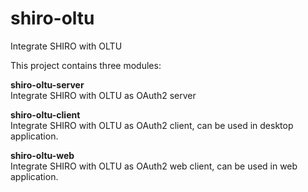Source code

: # shiro-oltu
Integrate SHIRO with OLTU

This project contains three modules:<br>
<p>
<b>shiro-oltu-server</b><br>
Integrate SHIRO with OLTU as OAuth2 server<br>
</p>

<p>
<b>shiro-oltu-client</b><br>
Integrate SHIRO with OLTU as OAuth2 client, can be used in desktop application.
</p>

<p>
<b>shiro-oltu-web</b><br>
Integrate SHIRO with OLTU as OAuth2 web client, can be used in web application.
</p>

:::::

Your task: Rewrite the listing with every "OAuth2" swapped for "OAuth 2.0" and nothing else changed, leaving out the picture.

Output of the task:
Source code

: # shiro-oltu
Integrate SHIRO with OLTU

This project contains three modules:<br>
<p>
<b>shiro-oltu-server</b><br>
Integrate SHIRO with OLTU as OAuth 2.0 server<br>
</p>

<p>
<b>shiro-oltu-client</b><br>
Integrate SHIRO with OLTU as OAuth 2.0 client, can be used in desktop application.
</p>

<p>
<b>shiro-oltu-web</b><br>
Integrate SHIRO with OLTU as OAuth 2.0 web client, can be used in web application.
</p>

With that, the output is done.